Подходило 10-е ноября. Совет из Гуляйполя тормошил Совправительство о подписании 4-го пункта. Но оно продолжало медлить. 15-го ноября заседал Совет и группа «Набат». На повестке дня стоял единственный вопрос о 4-м пункте. Собрание в один голос высказало свое уверение, что большевики его не подпишут, что они ни в коем случае не предоставят махновщине самоуправление в Гуляйпольском районе, где бы на деле можно было показать созидательную работу анархии, социализировав орудия производства в пользу коммуны. Рывкин говорил: «Большевики никогда не позволят нам самоуправляться, не допустят, чтобы в государственном организме было место, зараженное безвластием. Нам надо готовиться, чтобы силой оружия отстоять независимость района и дальнейшее развитие анархического строя».
Итак, надо вооружаться, надо быть начеку, чтобы в любой момент отстоять 4-й пункт. До 15 ноября Совет и основной штарм шел по честному пути союза с большевиками. Главное внимание он уделял фронту, посылая подкрепления и рассылая по Украине своих представителей, чтобы на месте объединять гонимые махновские элементы и отсылать их на фронт.
А в это время командюж писал:
«Распоряжение Командармам 4, 6 и председателю Крымского Ревкома. № 00109. 17 ноября 1920 г. Симферополь.
Для предотвращения проникновения контрреволюционных элементов из Крыма на территорию Украины и Советской России, приказываю:
Распоряжением командармов 4 и 6 в районах Сальковского и Перекопского перешейков поставить особые заградительные отряды с представителями от Особых отделов армий. Крымскому ревкому на основании распоряжения Реввоенсовета фронта немедленно выработать и сообщить командармам 4 и 6 инструкцию для деятельности указанных отрядов...»[1022].
И тогда же 17-го ноября посылаются войска в махновский район: «...1) Командарму 1-й Конной с получением сего немедленно отправить части Конной армии через Перекоп – Бериславль в район Елисаветград – Екатеринослав – Апостолово... Штарм расположить в Екатеринославе.

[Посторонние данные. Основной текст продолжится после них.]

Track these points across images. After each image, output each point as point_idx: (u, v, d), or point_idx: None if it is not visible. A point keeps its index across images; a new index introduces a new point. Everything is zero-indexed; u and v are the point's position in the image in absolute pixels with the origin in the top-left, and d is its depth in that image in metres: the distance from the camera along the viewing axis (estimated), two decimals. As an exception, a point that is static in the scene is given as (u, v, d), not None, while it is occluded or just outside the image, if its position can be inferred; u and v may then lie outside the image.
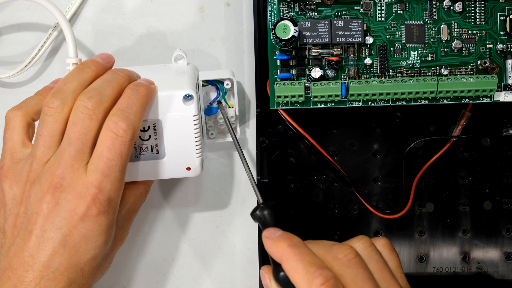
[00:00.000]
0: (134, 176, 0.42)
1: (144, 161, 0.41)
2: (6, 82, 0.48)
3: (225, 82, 0.44)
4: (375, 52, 0.43)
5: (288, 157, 0.48)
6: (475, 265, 0.48)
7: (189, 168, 0.42)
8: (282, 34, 0.40)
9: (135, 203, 0.42)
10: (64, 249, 0.36)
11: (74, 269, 0.36)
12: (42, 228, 0.36)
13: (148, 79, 0.40)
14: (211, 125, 0.46)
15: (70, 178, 0.36)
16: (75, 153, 0.36)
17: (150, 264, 0.49)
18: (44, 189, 0.36)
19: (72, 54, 0.43)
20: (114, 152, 0.36)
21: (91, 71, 0.39)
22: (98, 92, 0.37)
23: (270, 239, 0.35)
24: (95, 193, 0.36)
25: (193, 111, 0.40)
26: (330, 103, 0.43)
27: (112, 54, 0.42)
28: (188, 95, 0.40)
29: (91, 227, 0.36)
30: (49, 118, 0.37)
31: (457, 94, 0.42)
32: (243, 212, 0.49)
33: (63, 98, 0.37)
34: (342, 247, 0.34)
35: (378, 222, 0.48)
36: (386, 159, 0.48)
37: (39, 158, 0.37)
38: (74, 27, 0.47)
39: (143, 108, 0.38)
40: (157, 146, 0.41)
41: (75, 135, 0.36)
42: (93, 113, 0.37)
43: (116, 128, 0.36)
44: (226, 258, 0.49)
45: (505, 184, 0.48)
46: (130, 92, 0.38)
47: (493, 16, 0.42)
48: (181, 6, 0.47)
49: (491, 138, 0.48)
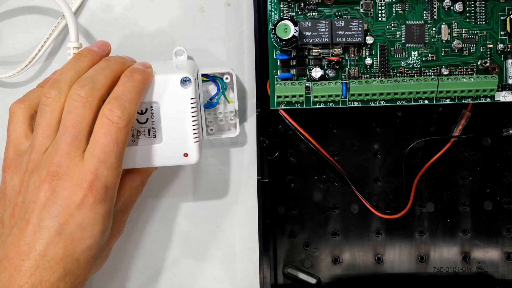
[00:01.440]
0: (131, 162, 0.41)
1: (142, 146, 0.41)
2: (6, 82, 0.48)
3: (224, 76, 0.44)
4: (375, 52, 0.43)
5: (288, 157, 0.48)
6: (475, 265, 0.48)
7: (186, 154, 0.42)
8: (282, 34, 0.40)
9: (131, 195, 0.42)
10: (60, 237, 0.36)
11: (70, 258, 0.37)
12: (39, 217, 0.36)
13: (144, 63, 0.41)
14: (211, 121, 0.46)
15: (67, 166, 0.36)
16: (71, 140, 0.37)
17: (150, 264, 0.49)
18: (42, 178, 0.36)
19: (73, 38, 0.43)
20: (110, 138, 0.37)
21: (87, 60, 0.40)
22: (91, 80, 0.38)
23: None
24: (91, 179, 0.36)
25: (190, 94, 0.40)
26: (330, 103, 0.43)
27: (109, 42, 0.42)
28: (186, 78, 0.40)
29: (87, 215, 0.36)
30: (46, 108, 0.38)
31: (458, 94, 0.42)
32: (243, 212, 0.49)
33: (59, 88, 0.38)
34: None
35: (378, 222, 0.48)
36: (387, 159, 0.48)
37: (38, 147, 0.38)
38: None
39: (138, 95, 0.39)
40: (154, 130, 0.41)
41: (70, 123, 0.37)
42: (87, 100, 0.37)
43: (111, 115, 0.37)
44: (226, 258, 0.49)
45: (505, 184, 0.48)
46: (125, 79, 0.39)
47: (494, 16, 0.42)
48: (181, 6, 0.47)
49: (492, 138, 0.48)
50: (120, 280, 0.49)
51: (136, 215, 0.49)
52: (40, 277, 0.36)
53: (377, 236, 0.48)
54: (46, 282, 0.36)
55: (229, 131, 0.46)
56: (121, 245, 0.49)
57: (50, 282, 0.36)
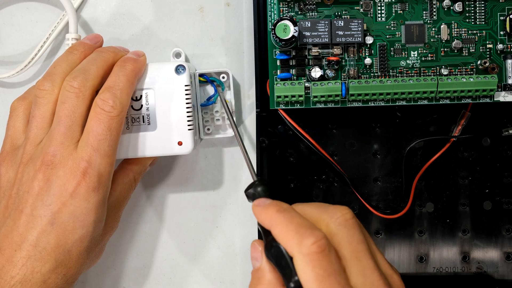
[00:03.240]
0: (125, 151, 0.41)
1: (136, 133, 0.41)
2: (6, 82, 0.49)
3: (221, 75, 0.45)
4: (375, 52, 0.43)
5: (288, 157, 0.48)
6: (475, 265, 0.48)
7: (180, 143, 0.42)
8: (282, 34, 0.40)
9: (124, 191, 0.42)
10: (52, 227, 0.36)
11: (62, 249, 0.37)
12: (32, 206, 0.36)
13: (137, 51, 0.42)
14: (208, 120, 0.46)
15: (61, 155, 0.37)
16: (65, 130, 0.37)
17: (150, 264, 0.49)
18: (37, 168, 0.37)
19: (72, 29, 0.43)
20: (103, 126, 0.37)
21: (79, 53, 0.41)
22: (83, 71, 0.39)
23: (260, 206, 0.34)
24: (85, 167, 0.37)
25: (184, 80, 0.41)
26: (330, 103, 0.43)
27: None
28: (181, 67, 0.41)
29: (80, 204, 0.37)
30: (41, 100, 0.38)
31: (457, 94, 0.42)
32: (243, 212, 0.49)
33: (53, 80, 0.39)
34: (339, 207, 0.34)
35: (378, 222, 0.48)
36: (386, 159, 0.48)
37: (32, 139, 0.38)
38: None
39: (130, 84, 0.39)
40: (148, 117, 0.41)
41: (63, 113, 0.37)
42: (79, 91, 0.38)
43: (103, 104, 0.37)
44: (226, 258, 0.49)
45: (505, 184, 0.48)
46: (117, 69, 0.39)
47: (493, 16, 0.42)
48: (181, 6, 0.47)
49: (491, 138, 0.48)
50: (120, 280, 0.49)
51: (135, 214, 0.49)
52: (32, 268, 0.36)
53: (377, 236, 0.48)
54: (37, 273, 0.36)
55: (225, 131, 0.47)
56: (120, 245, 0.49)
57: (41, 273, 0.36)
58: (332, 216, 0.33)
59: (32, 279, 0.36)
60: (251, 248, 0.35)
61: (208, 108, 0.46)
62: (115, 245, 0.49)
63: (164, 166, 0.48)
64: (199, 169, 0.48)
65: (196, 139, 0.43)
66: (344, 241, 0.32)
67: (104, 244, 0.41)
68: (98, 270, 0.49)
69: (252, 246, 0.35)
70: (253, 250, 0.35)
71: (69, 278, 0.38)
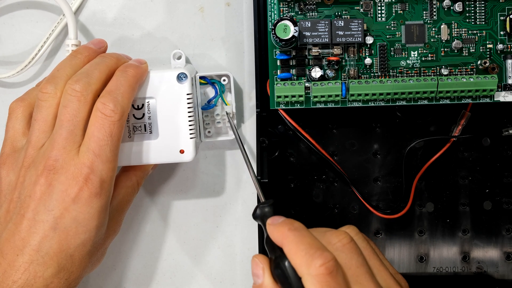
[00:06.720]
0: (127, 159, 0.41)
1: (138, 142, 0.41)
2: (6, 82, 0.48)
3: (222, 78, 0.45)
4: (375, 52, 0.43)
5: (288, 157, 0.48)
6: (475, 265, 0.48)
7: (182, 151, 0.42)
8: (282, 34, 0.40)
9: (127, 194, 0.42)
10: (55, 232, 0.36)
11: (64, 254, 0.37)
12: (35, 211, 0.36)
13: (139, 59, 0.41)
14: (208, 123, 0.46)
15: (63, 160, 0.37)
16: (67, 135, 0.37)
17: (150, 264, 0.49)
18: (39, 172, 0.37)
19: (72, 36, 0.43)
20: (104, 132, 0.37)
21: (83, 57, 0.40)
22: (86, 75, 0.38)
23: (273, 224, 0.35)
24: (87, 173, 0.36)
25: (186, 89, 0.41)
26: (330, 103, 0.43)
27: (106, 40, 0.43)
28: (183, 75, 0.41)
29: (83, 209, 0.36)
30: (43, 103, 0.38)
31: (457, 94, 0.42)
32: (243, 212, 0.49)
33: (56, 83, 0.38)
34: (336, 233, 0.35)
35: (378, 222, 0.48)
36: (386, 159, 0.48)
37: (34, 142, 0.38)
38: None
39: (131, 88, 0.39)
40: (150, 125, 0.41)
41: (65, 118, 0.37)
42: (81, 95, 0.37)
43: (104, 108, 0.37)
44: (226, 258, 0.49)
45: (505, 184, 0.48)
46: (118, 74, 0.39)
47: (493, 16, 0.42)
48: (181, 6, 0.47)
49: (491, 138, 0.48)
50: (120, 280, 0.49)
51: (135, 214, 0.49)
52: (34, 273, 0.36)
53: (377, 236, 0.48)
54: (39, 278, 0.36)
55: (226, 134, 0.46)
56: (121, 245, 0.49)
57: (43, 278, 0.36)
58: (329, 242, 0.34)
59: (35, 284, 0.36)
60: (252, 264, 0.36)
61: (208, 111, 0.46)
62: (117, 246, 0.49)
63: (165, 167, 0.48)
64: (199, 170, 0.48)
65: (197, 142, 0.43)
66: (343, 266, 0.33)
67: (106, 247, 0.41)
68: (99, 271, 0.49)
69: (253, 262, 0.36)
70: (254, 266, 0.35)
71: (71, 283, 0.38)
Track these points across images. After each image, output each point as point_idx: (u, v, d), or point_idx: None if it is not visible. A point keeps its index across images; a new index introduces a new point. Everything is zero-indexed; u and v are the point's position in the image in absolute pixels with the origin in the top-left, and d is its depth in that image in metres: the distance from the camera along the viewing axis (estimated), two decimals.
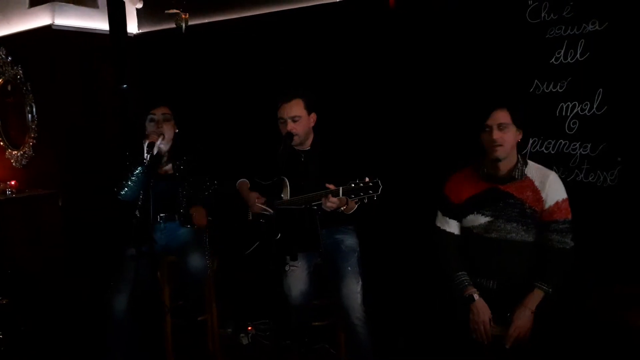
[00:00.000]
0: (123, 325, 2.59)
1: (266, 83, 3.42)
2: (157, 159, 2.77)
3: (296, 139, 2.57)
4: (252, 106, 3.50)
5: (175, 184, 2.84)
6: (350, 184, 2.21)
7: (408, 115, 2.91)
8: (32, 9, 3.85)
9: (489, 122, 2.14)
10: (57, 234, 3.84)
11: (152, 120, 2.79)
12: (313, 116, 2.64)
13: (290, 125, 2.55)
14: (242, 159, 3.00)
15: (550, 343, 2.07)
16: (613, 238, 2.29)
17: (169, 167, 2.89)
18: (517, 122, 2.14)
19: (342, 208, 2.40)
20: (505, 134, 2.12)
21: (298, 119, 2.56)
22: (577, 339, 2.06)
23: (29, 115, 4.00)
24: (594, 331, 2.02)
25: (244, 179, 2.82)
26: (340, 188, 2.25)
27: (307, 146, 2.67)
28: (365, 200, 2.21)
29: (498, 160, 2.16)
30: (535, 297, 2.10)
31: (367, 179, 2.18)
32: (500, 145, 2.12)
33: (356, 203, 2.27)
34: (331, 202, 2.28)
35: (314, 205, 2.33)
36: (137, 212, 2.64)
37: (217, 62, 3.69)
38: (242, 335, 3.35)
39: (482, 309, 2.13)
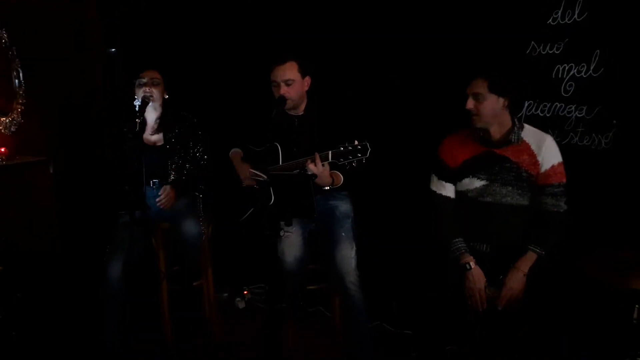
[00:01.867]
0: (118, 291, 2.61)
1: (259, 46, 3.34)
2: (143, 122, 2.74)
3: (289, 103, 2.52)
4: (244, 70, 3.44)
5: (165, 155, 2.82)
6: (340, 147, 2.22)
7: (401, 78, 2.87)
8: None
9: (467, 90, 2.14)
10: (48, 201, 3.81)
11: (140, 83, 2.75)
12: (307, 80, 2.58)
13: (284, 89, 2.49)
14: (234, 124, 2.96)
15: (543, 305, 2.09)
16: (607, 201, 2.29)
17: (158, 137, 2.86)
18: (496, 90, 2.10)
19: (327, 187, 2.39)
20: (480, 104, 2.11)
21: (291, 82, 2.50)
22: (569, 302, 2.09)
23: (16, 81, 3.91)
24: (586, 294, 2.05)
25: (237, 149, 2.78)
26: (330, 152, 2.24)
27: (300, 111, 2.63)
28: (354, 164, 2.20)
29: (478, 128, 2.16)
30: (528, 259, 2.12)
31: (355, 142, 2.18)
32: (476, 115, 2.13)
33: (345, 167, 2.26)
34: (312, 166, 2.26)
35: (308, 171, 2.32)
36: (127, 181, 2.63)
37: (208, 24, 3.60)
38: (238, 299, 3.38)
39: (477, 277, 2.15)
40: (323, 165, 2.28)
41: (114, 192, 2.95)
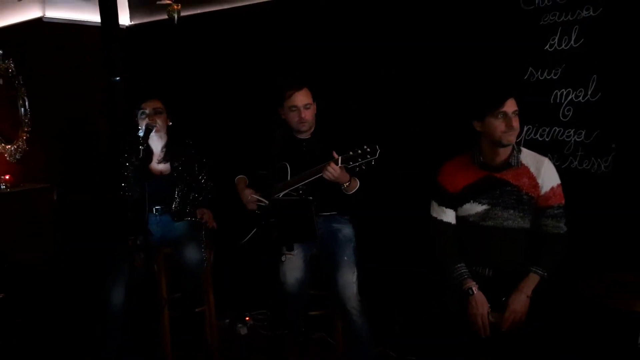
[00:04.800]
0: (120, 318, 2.60)
1: (260, 73, 3.40)
2: (149, 151, 2.77)
3: (306, 126, 2.61)
4: (246, 96, 3.48)
5: (171, 183, 2.84)
6: (349, 152, 2.29)
7: (402, 104, 2.90)
8: (23, 1, 3.81)
9: (505, 109, 2.11)
10: (51, 228, 3.83)
11: (143, 114, 2.78)
12: (315, 104, 2.65)
13: (304, 113, 2.58)
14: (239, 150, 2.99)
15: (545, 327, 2.08)
16: (606, 225, 2.29)
17: (165, 167, 2.88)
18: (519, 109, 2.14)
19: (345, 185, 2.43)
20: (517, 121, 2.13)
21: (310, 106, 2.60)
22: (571, 324, 2.08)
23: (22, 109, 3.98)
24: (587, 316, 2.03)
25: (242, 176, 2.81)
26: (340, 157, 2.31)
27: (307, 135, 2.68)
28: (364, 167, 2.28)
29: (508, 145, 2.15)
30: (531, 281, 2.11)
31: (365, 146, 2.26)
32: (516, 130, 2.13)
33: (355, 170, 2.33)
34: (332, 168, 2.32)
35: (309, 196, 2.33)
36: (130, 208, 2.65)
37: (210, 54, 3.67)
38: (239, 325, 3.36)
39: (480, 303, 2.13)
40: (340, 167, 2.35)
41: (116, 218, 2.96)
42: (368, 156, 2.25)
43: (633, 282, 1.96)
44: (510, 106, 2.12)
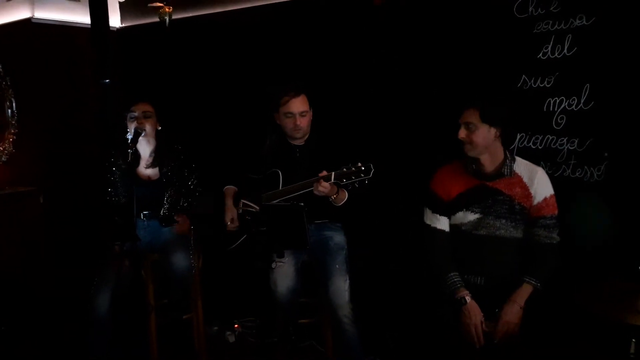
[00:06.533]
0: (106, 324, 2.55)
1: (252, 77, 3.38)
2: (136, 156, 2.73)
3: (300, 133, 2.58)
4: (238, 101, 3.46)
5: (160, 188, 2.80)
6: (342, 169, 2.25)
7: (395, 111, 2.89)
8: (12, 1, 3.77)
9: (460, 120, 2.15)
10: (38, 232, 3.78)
11: (132, 117, 2.74)
12: (311, 112, 2.63)
13: (299, 120, 2.54)
14: (231, 154, 2.96)
15: (540, 338, 2.07)
16: (599, 233, 2.29)
17: (154, 172, 2.84)
18: (488, 120, 2.09)
19: (332, 197, 2.41)
20: (472, 133, 2.11)
21: (306, 113, 2.56)
22: (566, 334, 2.07)
23: (9, 111, 3.92)
24: (581, 326, 2.02)
25: (231, 186, 2.77)
26: (333, 173, 2.28)
27: (302, 141, 2.66)
28: (357, 185, 2.25)
29: (470, 157, 2.16)
30: (524, 292, 2.10)
31: (359, 164, 2.23)
32: (468, 143, 2.13)
33: (347, 188, 2.31)
34: (322, 187, 2.29)
35: (301, 202, 2.31)
36: (117, 212, 2.62)
37: (201, 57, 3.65)
38: (228, 333, 3.32)
39: (474, 312, 2.11)
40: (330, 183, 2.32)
41: (103, 223, 2.92)
42: (362, 175, 2.22)
43: (623, 291, 1.95)
44: (463, 117, 2.13)
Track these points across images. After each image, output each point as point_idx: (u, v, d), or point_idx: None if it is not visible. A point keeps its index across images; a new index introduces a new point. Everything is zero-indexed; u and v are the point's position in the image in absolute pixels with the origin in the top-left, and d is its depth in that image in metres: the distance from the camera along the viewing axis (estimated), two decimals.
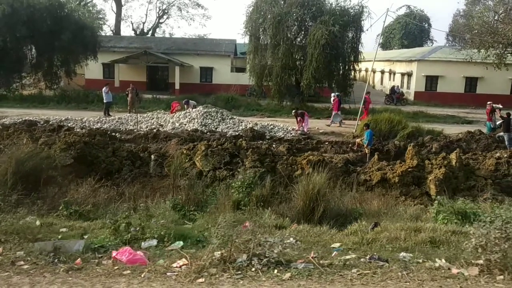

2) Командарму 2-й Конной с получением сего, передав 46-ю стрелковую дивизию в подчинение командарма 4-й, отправить всю конницу походным порядком через Чонгар в район Пологи – Цареконстантиновка – Черниговка, где ожидать дальнейших указаний. Окончательный район сосредоточения и место основного штарма будут указаны дополнительно... Конный корпус Каширина сосредоточить в районе не Евпатории со штакором в Евпатории... Сводную стрелковую дивизию вернуть в резерв фронта и срочно направить в район Мелитополя, где дивизии поступят в подчинение командарм 4-й т. Грюнштейн...»[1023].
Начались мелкие эксцессы с красными командирами, в виде жалоб на махновцев, что они переманивают к себе красноармейцев-одиночек, что они укрывают дезертиров, уходящих к махновцам с пулеметами, что они, вообще, заносчивы. По существу, все это мелочь и не стоит ломаного гроша. Но за такую мелочь виновные махновцы расстреливались по приговору Комиссии антимахновских дел.
Так, в с. Малотокмачке один махновец обезоружил красного командира лишь потому, что ему понравился «Маузер»и верховая лошадь. Командир 2-го полка Клерфман за это расстрелял его на месте, возвратив лошадь и оружие потерпевшему. В Большой Михайловке пять махновцев убили начальника снабжения какой-то дивизии, а с ним трех красноармейцев за то, что добровольно не сдали оружие и деньги. Из штаба выехал Щусь и на месте расстрелял виновных махновцев. В Михайлово-Лукашово махновец комроты отряда Чалого, вернувшегося из Мелитополя для организации пополнения Крымской группы, переманил к себе с 2-мя пулеметами взвод красноармейцев, которые охотно перешли к нему, тем самым, обезоружив красную часть. Был скандал, и махновец комроты за это был расстрелян. Такие случаи были.
Что же касается массовых случаев нападения, то в этом виноваты исключительно местные бандиты, неорганизованные крестьяне и уцелевшие кадры белых армий. Мы же виновных строго преследовали и карали расстрелами, как контрреволюционеров и провокаторов, желающих сорвать наше соглашение с Соввластью в пользу Врангеля и Польши. И так было до последнего дня 25-го ноября.